Não deixa de ser curioso que o tenha feito vem Sines e no FMM. Esse festival que se transformou à escala local, e mesmo à escala nacional, num grande evento, e numa ocasião para celebrar, uma vez por ano, a cidade ocasional [no sentido em que Francesco Indovina se referiu a essa preversa relação] Aquele que foi conceptualizado como um momento para intervir na cidade e ajudar na sua transformação, autonomizou-se do seu contexto politico-social. A cidade é apenas o cenário da intervenção e o suporte para a alocação de recursos financeiros e humanos necessários para viabilizar o evento.

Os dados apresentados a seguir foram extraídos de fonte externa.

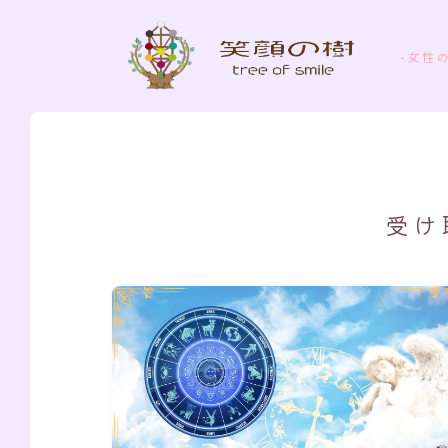
-女性
受け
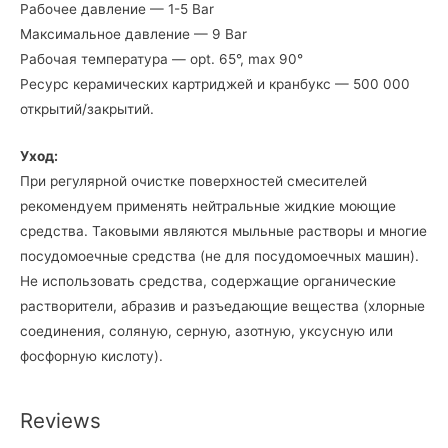
Рабочее давление — 1-5 Bar
Максимальное давление — 9 Bar
Рабочая температура — opt. 65°, max 90°
Ресурс керамических картриджей и кранбукс — 500 000
открытий/закрытий.
Уход:
При регулярной очистке поверхностей смесителей
рекомендуем применять нейтральные жидкие моющие
средства. Таковыми являются мыльные растворы и многие
посудомоечные средства (не для посудомоечных машин).
Не использовать средства, содержащие органические
растворители, абразив и разъедающие вещества (хлорные
соединения, соляную, серную, азотную, уксусную или
фосфорную кислоту).
Reviews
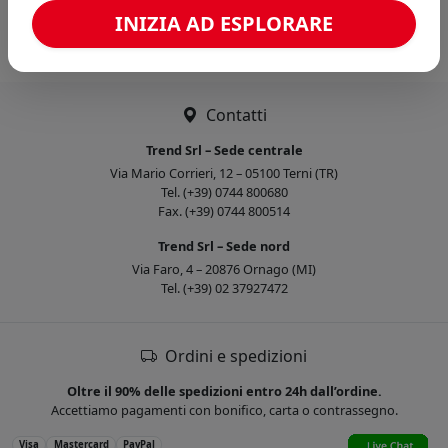
Caricamento confronto...
INIZIA AD ESPLORARE
Contatti
Trend Srl – Sede centrale
Via Mario Corrieri, 12 – 05100 Terni (TR)
Tel. (+39) 0744 800680
Fax. (+39) 0744 800514
Trend Srl – Sede nord
Via Faro, 4 – 20876 Ornago (MI)
Tel. (+39) 02 37927472
Ordini e spedizioni
Oltre il 90% delle spedizioni entro 24h dall’ordine.
Accettiamo pagamenti con bonifico, carta o contrassegno.
Visa
Mastercard
PayPal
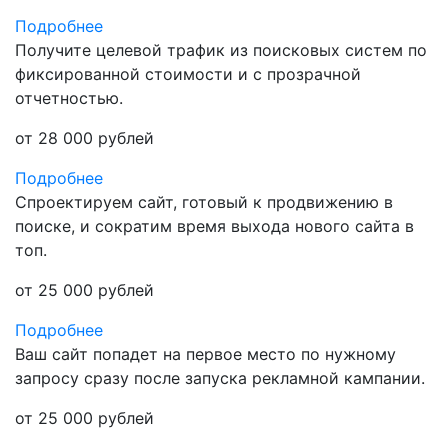
Подробнее
Получите целевой трафик из поисковых систем по
фиксированной стоимости и с прозрачной
отчетностью.
от 28 000 рублей
Подробнее
Спроектируем сайт, готовый к продвижению в
поиске, и сократим время выхода нового сайта в
топ.
от 25 000 рублей
Подробнее
Ваш сайт попадет на первое место по нужному
запросу сразу после запуска рекламной кампании.
от 25 000 рублей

A ocasião - repetida ano após ano - não é para a cidade, mas para aqueles - empresários, técnicos, etc - que colaboram na sua realização. Talvez por isso o FMM seja o testemunho festivo dessa degradação da condição urbana do centro histórico da cidade, do seu abandono, da sua desertificação, da sua transformação no local do cenário que não precisa de ser construído.
Talves por isso seja justo considerar que o FMM se transformou, sob a liderança autocrática da anterior gestão municipal, num momento de festivalização da vida urbana que, como disse Walter Benjamim a propósito da estetização da politica, mais não fez do que tentar ajudar a esconder o carácter retrógado, vazio, do projecto politico que tinham para oferecer. Projecto construído com base no poder pessoal reforçado de uma pequena oligarquia agressiva, antidemocrática e servil ao chefe todo-poderoso.  Um eucalipto que ajudou a secar tudo à sua volta.
Mudar isto dá trabalho e obriga a mobilizar competências e vontades várias. Implica querer restaurar na cidade a defesa do interesse público como o objectivo central da politica. Não se resolve, infelizmente, com ajustes directos ou com o fim do FMM,  ou com os messiânicos regressos ao passado. Esse passado negro de caciquismo, autoritarismo e autismo politico, tudo devidamente embrulhado num palavreado de esquerda. Tão pouco se resolve mantendo tudo na mesma. É preciso acabar com o cinismo dominante, reforçado recentemente com a despolitização da vida autárquica. Afinal tudo não passa apenas e só de uma questão de contas e de números, uma inevitabilidade entre muitas outras.
Billy Bragg deixou o alerta: o cinismo impede-nos de fazer as mudanças que são necessárias, torna-nos incapazes para as tarefas que as pessoas resolveram atribuir-nos. Quem sabe se o FMM não cumpriu aqui -uma vez em muitos anos -  a sua função de promotor da mudança de que há muito se tinha depojado.

Declaração de Interesses - fui vereador da CM Sines durante 8 anos e  membro da A.Municipal nos quatro anos anteriores, entre 1989 e 2001. Apoiei, enquanto vereador, o lançamento do FMM e a sua continuidade, do que não me arrependo. São públicas as minhas criticas sobre a cidade e a sua gestão urbanística e politicó-cultural.Quem quiser saber mais pode ver aqui.

PS - porque será que os jornalistas que escrevem sobre o FMM não deixam claro aos seus leitores que viajaram a expensas da organização? Este alerta apenas se aplica aos que beneficiaram dessa condição e que não a esclareceram nos trabalhos que assinaram.